For drivers of the more than 160,000 vehicles crossing the Potomac River bridge each day, the restrictions should result in fewer traffic delays from drawbridge openings, particularly during the day. The existing ban on rush-hour openings remains.
Standing under the bridge at Jones Point on the Alexandria shoreline, Skinner told a news conference that the recent rash of traffic backups caused by electrical problems with the drawspan prompted his action.
"Our objective is to get the bridge fixed, keep traffic moving and not . . . cause unnecessary hardship on commercial users as well as the boating public," Skinner said.

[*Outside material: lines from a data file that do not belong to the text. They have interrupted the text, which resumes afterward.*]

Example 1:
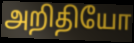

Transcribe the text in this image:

அறிதியோ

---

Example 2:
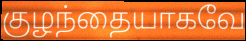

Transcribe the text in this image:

குழந்தையாகவே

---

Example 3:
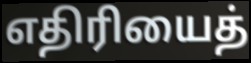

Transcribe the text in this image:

எதிரியைத்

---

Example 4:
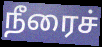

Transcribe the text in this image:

நீரைச்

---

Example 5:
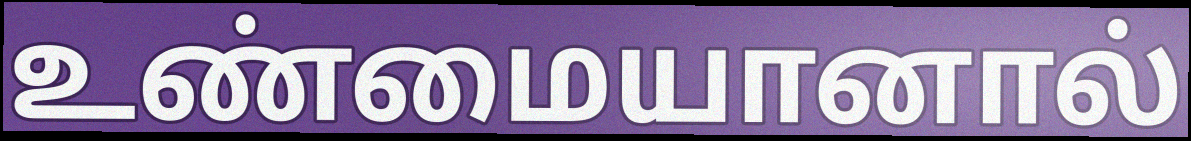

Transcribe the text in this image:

உண்மையானால்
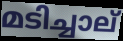
മടിച്ചാല്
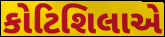
કોટિશિલાએ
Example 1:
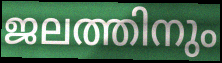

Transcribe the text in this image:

ജലത്തിനും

The secretary heads the Coast Guard, which regulates the channel, and the Federal Highway Administration, which owns the bridge carrying the Capital Beltway over the Potomac between Alexandria and Prince George's County.
Under the emergency regulation, which went into effect yesterday, most vessels too tall to clear the 50-foot vertical distance from the water to the bridge can have the drawspan raised between midnight and 4 a.m. on weekdays, after giving two hours' notice.

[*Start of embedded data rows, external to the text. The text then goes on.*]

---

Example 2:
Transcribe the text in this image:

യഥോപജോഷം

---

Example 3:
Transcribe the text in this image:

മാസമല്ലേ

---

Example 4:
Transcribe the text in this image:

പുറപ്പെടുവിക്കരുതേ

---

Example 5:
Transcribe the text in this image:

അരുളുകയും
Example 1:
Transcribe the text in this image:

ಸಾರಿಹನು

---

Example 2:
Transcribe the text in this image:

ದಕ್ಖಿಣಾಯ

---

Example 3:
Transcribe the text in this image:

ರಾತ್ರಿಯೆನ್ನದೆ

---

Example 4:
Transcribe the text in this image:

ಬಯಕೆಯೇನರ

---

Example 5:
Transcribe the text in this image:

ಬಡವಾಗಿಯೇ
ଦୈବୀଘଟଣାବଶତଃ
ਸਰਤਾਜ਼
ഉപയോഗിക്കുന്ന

In addition, the drawbridge may be opened at noon each weekday with an hour's notice.
On weekends and Labor Day, the drawbridge will be opened between midnight and 6 a.m. with two hours' warning, and at noon and 9 p.m. with an hour's notice.
Most commercial vessels may use the drawbridge between 10 a.m. and 1 p.m. each day. Larger vessels require 24 hours' warning and a permit.
Currently there are no weekend limits on openings. Commercial vessels may travel between 9 a.m. and 4 p.m., and pleasure craft between 10 a.m. and 3 p.m. An hour's notice is required for an opening.
The temporary restrictions will be in effect for at least 60 days while engineers correct the electrical problems that are preventing the drawspan from opening and closing correctly.
"I have every reason to believe that at the end of 60 days, we'll have a system in place that will allow us to go back to the regular schedule," Skinner said.
He said a $100,000 backup electrical system will be installed and an electrician will be stationed on the bridge during openings.
The plan was endorsed by the nation's largest pleasure boat association, but the largest commercial user of the drawbridge was lukewarm toward the limits.
James G. Boatner, president of Robinson Terminal Warehouse Corp., a newsprint storage and handling plant on the Alexandria waterfront, said the commercial restrictions may pose scheduling difficulties for a freighter that carries half the company's newsprint.
Robinson Terminal is owned by The Washington Post Co. and supplies newsprint to The Post and 50 other customers in the region.
Before the news conference, Boatner complained to Rep. Stan Parris (R-Va.) that the limits were drawn "in the dark" without consultation with area officials.
Boatner also confronted Skinner before the news conference, saying Robinson "is a very small part of the overall problem" because the company averages one passage a week.
Skinner's announcement carried political overtones. Parris may be in a tough reelection campaign this fall against Alexandria Mayor James P. Moran Jr.
Democrat Moran convened a meeting of area officials last week to come up with a proposal for drawbridge opening restrictions and has been reaping publicity.